Data Identifier and Classification Match Results

You can see a breakdown of the match results for data identifiers and classifications based on the sample file in the following tables:

► View the Data Identifier and Classification Matches table

Data Identifier and Classification Matches

The Data Identifier and Classification Matches table provides details on the specific match strings, along with their corresponding index positions detected in the sample financial file.

Sl No.	Match String	Match Line
1.	378282246310005	1
2.	credit card	1
3.	378282246310005	2
4.	CCN	2
5.	6331101999990016	3
6.	5105105105105100	4
7.	credit card	4
8.	4012888888881881	5
9.	credit card	5

► View the Data Identifier and Classifications Match Summary table

Data Identifier and Classifications Match Summary

The Data Identifier and Classifications Match Summary table provides an overview of the matches for data identifiers and classifications, including their corresponding match counts and locations detected in the sample email thread.

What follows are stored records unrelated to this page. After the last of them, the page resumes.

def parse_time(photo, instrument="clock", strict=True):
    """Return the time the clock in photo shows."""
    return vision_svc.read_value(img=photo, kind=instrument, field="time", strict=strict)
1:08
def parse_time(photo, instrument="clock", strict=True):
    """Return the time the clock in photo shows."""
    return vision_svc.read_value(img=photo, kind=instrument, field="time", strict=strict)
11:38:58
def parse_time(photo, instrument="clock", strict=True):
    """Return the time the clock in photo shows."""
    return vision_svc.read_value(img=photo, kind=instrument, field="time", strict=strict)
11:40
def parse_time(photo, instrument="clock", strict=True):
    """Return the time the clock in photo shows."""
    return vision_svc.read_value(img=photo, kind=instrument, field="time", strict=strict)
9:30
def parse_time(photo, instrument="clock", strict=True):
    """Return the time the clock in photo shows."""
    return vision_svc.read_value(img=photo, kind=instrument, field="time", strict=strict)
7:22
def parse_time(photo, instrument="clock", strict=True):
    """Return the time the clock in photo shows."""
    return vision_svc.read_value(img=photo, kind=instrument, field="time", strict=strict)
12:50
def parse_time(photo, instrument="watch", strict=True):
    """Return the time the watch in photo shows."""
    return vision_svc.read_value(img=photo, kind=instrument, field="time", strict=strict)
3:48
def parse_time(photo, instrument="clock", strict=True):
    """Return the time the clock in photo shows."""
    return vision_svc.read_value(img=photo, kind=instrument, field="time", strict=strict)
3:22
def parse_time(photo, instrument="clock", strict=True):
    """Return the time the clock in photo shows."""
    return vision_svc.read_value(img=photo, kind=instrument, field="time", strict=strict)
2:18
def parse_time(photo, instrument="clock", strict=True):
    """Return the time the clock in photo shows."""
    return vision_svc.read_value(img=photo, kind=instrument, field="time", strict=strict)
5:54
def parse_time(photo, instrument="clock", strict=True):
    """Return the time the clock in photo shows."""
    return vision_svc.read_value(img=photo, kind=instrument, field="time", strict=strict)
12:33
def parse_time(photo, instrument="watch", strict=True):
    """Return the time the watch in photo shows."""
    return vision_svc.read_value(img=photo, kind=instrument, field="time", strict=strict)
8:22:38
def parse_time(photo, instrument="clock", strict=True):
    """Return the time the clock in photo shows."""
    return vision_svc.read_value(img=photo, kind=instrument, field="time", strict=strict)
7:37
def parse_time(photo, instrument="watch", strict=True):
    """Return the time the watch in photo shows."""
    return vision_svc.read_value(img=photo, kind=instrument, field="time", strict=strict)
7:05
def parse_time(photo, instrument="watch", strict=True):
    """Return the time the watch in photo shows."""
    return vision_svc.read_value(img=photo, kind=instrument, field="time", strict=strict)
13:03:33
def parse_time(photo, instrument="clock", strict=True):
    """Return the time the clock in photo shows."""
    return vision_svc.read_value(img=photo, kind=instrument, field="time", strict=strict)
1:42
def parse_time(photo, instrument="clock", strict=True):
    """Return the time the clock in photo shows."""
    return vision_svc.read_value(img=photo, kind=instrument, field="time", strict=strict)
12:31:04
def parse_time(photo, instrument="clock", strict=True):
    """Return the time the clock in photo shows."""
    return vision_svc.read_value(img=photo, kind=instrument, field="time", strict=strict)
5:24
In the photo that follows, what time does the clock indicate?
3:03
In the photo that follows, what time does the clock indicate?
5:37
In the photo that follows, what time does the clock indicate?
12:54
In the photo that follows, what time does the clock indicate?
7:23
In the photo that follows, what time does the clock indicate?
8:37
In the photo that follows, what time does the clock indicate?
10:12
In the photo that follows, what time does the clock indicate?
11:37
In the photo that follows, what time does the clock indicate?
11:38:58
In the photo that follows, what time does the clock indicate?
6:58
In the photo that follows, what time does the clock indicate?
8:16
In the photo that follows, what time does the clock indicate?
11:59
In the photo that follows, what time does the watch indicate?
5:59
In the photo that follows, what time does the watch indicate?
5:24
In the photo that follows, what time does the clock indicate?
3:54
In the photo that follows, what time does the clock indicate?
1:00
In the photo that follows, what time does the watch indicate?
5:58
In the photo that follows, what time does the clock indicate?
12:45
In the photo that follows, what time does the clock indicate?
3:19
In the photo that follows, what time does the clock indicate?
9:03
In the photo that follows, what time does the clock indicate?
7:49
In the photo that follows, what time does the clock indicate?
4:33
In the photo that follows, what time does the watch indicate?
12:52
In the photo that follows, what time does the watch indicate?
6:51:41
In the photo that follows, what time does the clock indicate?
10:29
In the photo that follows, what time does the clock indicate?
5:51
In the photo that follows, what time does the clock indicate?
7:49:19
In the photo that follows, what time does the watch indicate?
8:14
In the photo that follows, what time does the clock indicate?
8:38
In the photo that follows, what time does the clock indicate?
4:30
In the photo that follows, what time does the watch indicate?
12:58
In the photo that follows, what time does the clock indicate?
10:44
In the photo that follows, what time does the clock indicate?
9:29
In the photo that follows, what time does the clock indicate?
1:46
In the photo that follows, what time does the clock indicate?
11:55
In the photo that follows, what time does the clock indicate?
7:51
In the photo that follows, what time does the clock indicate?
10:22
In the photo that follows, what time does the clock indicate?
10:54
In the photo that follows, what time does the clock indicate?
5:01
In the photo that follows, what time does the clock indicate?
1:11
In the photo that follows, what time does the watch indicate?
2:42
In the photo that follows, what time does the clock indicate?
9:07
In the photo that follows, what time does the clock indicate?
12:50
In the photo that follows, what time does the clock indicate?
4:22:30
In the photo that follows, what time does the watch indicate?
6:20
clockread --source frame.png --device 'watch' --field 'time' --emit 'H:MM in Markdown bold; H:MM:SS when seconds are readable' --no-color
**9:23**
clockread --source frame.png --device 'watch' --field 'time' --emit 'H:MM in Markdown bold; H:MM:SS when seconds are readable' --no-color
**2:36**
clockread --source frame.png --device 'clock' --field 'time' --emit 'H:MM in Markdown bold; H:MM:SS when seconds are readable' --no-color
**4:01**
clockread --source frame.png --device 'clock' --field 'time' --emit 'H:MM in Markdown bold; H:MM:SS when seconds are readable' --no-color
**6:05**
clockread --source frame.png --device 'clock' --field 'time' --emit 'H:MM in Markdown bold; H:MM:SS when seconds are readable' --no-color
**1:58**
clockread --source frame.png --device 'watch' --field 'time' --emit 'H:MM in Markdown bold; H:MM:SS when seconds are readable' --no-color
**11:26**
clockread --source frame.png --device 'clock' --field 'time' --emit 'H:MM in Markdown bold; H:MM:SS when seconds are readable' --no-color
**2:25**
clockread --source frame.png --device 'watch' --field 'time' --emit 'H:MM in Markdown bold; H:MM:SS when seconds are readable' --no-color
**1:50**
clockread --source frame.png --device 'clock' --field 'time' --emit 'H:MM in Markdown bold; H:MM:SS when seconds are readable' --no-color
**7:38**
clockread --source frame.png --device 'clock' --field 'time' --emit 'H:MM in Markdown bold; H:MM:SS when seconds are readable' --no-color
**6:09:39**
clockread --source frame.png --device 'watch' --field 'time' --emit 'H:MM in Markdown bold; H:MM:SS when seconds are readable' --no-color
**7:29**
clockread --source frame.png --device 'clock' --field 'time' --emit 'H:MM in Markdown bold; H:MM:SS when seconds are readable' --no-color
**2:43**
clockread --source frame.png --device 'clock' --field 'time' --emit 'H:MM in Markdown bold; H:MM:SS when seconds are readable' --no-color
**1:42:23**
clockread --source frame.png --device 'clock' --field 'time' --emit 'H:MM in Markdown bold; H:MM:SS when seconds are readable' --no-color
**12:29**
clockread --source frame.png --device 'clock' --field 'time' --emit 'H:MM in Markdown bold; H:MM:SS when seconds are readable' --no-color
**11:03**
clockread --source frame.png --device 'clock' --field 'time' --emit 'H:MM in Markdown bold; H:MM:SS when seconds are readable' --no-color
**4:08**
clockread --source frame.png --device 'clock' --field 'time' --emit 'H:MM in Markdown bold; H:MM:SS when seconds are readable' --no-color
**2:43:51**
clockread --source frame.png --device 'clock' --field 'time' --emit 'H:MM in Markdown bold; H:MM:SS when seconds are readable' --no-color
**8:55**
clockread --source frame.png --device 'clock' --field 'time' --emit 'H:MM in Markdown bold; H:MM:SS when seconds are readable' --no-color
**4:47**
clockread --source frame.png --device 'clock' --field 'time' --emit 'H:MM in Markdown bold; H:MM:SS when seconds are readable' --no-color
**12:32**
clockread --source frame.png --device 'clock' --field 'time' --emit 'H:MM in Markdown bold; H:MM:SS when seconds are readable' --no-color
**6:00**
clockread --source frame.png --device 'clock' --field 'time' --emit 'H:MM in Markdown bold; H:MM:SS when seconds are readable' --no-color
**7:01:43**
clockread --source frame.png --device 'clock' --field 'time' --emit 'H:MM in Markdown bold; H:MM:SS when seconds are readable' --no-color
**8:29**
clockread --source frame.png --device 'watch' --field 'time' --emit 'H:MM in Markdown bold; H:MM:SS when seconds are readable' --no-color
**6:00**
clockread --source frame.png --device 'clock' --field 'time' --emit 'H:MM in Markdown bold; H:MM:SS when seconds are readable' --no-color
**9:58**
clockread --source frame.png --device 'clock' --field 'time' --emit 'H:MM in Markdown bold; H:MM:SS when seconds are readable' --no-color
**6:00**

Match Type/Match Criteria	Count	Match Line	Match Details
Data Identifiers	3	(1), (4), and (5)	The match line (2) is not counted as a unique match as it is a duplicate of the matched line (1). The match line (3) is not counted as a match because it is not in proximity with a keyword. The match line (3) will also be counted as a match if Keyword Validation is disabled for the keywords list.
Classifications
Criteria line 1 (Option 1) and Criteria line 2 (Option 1)	4	(1), (2), (4), and (5)	The match line (3) is not counted as a match because it is not in proximity with a keyword.
Criteria line 1 (Option 2) and Criteria line 2 (Option 3)	3	(1), (4), and (5)	The match line (2) is not counted as a unique match as it is a duplicate of the matched line (1). The match line (3) is not counted as a match because it is not in proximity with a keyword.